Runts

W. is growing his hair. ‘It’s what the kids are doing’. The kids are looking very gentle, we agree. -‘It’s the age of Aquarius.’ – ‘So why aren’t you growing yours? Go on, grow it!’ This as we mount the Hoe from the town side. ‘The sea makes me happy,’ says W., ‘does it make you happy?’

It does. The whole panorama, from Mount Batten to Mount Edgcombe, the far off break with the lighthouse at one an end, and, because it’s a very clear day, the very far lighthouse, that can be seen standing blue against the horizon. And then the various islands, large and small. And the whole sweep of water, very blue under the very blue sky: here we are again!

We go down to drink something in a cafe. We talk about the End. How’s it going to come? W. defers to me on this topic. ‘The North Atlantic Drift stopped for a few days in 2005’, I tell him. ‘We’re doomed’, says W. – ‘But the economic catastrophe will come before the ecological one.’ – ‘We’re fucked!’

Recently, W.’s been ill. ‘I’ve never been so ill’, he says, ‘I had a temperature of 105.’ But he didn’t have an ideas, W. says. Not like Kafka, or Blanchot. He was just ill, and wailed, night and day. Later, when I catch W.’s illness, I, too, wail. I demand he bring me Lempsip to where I am reclined on his cough. ‘You’re not a stoic, are you?’, says W. Neither of us are stoics. We’re whiners. ‘There’s no strength in us. We’re the runts of the litter.’

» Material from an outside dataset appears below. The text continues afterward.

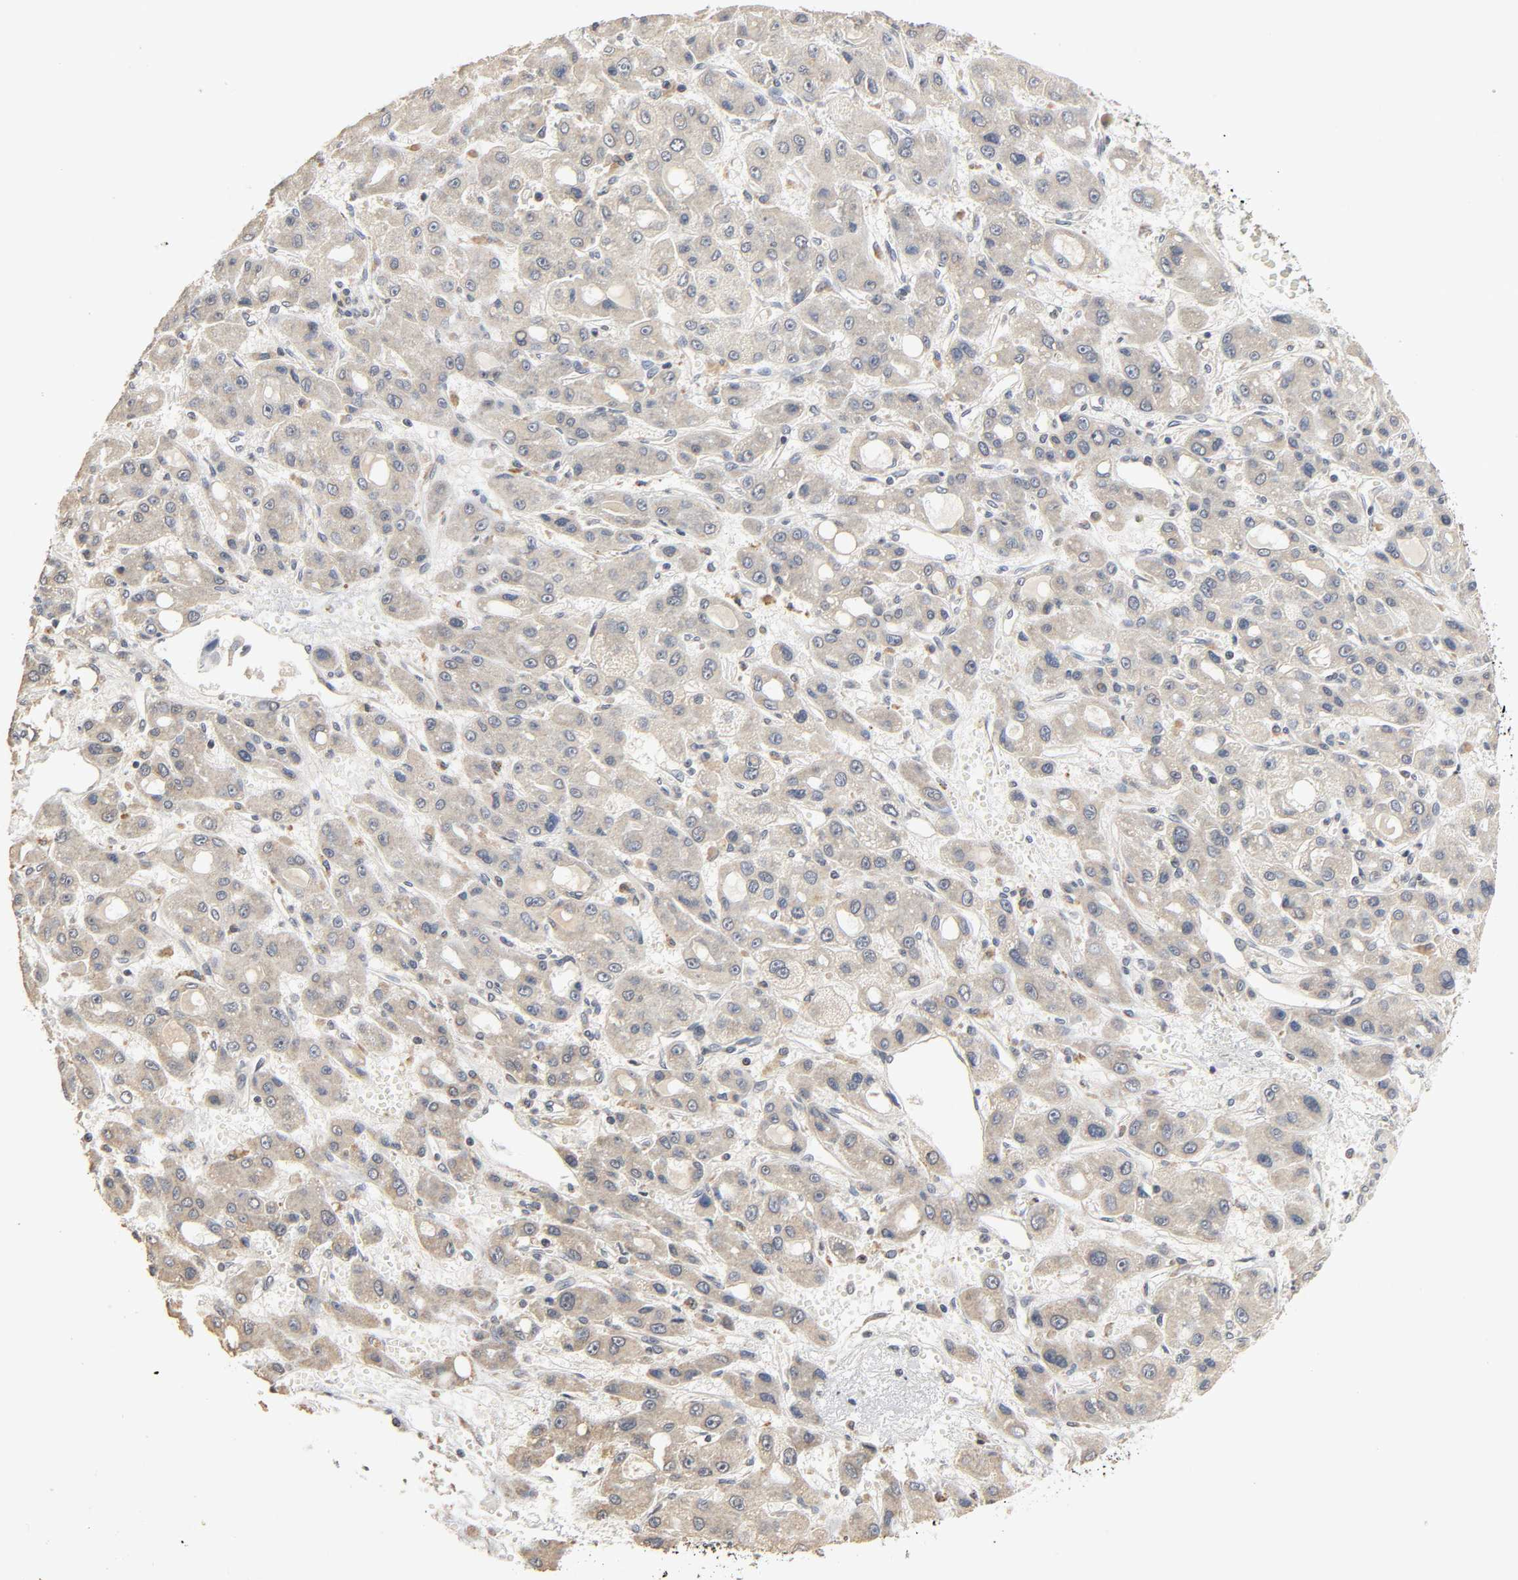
{"staining": {"intensity": "weak", "quantity": ">75%", "location": "cytoplasmic/membranous"}, "tissue": "liver cancer", "cell_type": "Tumor cells", "image_type": "cancer", "snomed": [{"axis": "morphology", "description": "Carcinoma, Hepatocellular, NOS"}, {"axis": "topography", "description": "Liver"}], "caption": "Protein expression analysis of hepatocellular carcinoma (liver) exhibits weak cytoplasmic/membranous staining in about >75% of tumor cells.", "gene": "CLEC4E", "patient": {"sex": "male", "age": 55}}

As we walk home, lads shout at us from a passing car. ‘It’s my hair’, says W., ‘you have to get used to it, if you grow your hair. Great, isn’t it?’ I tell him he looks like his father from the 70s, which I saw in his photo album. W. agrees. ‘Don’t you think something has gone wrong with our lives? That we’ve gone off course?’ – ‘Definitely’, says W.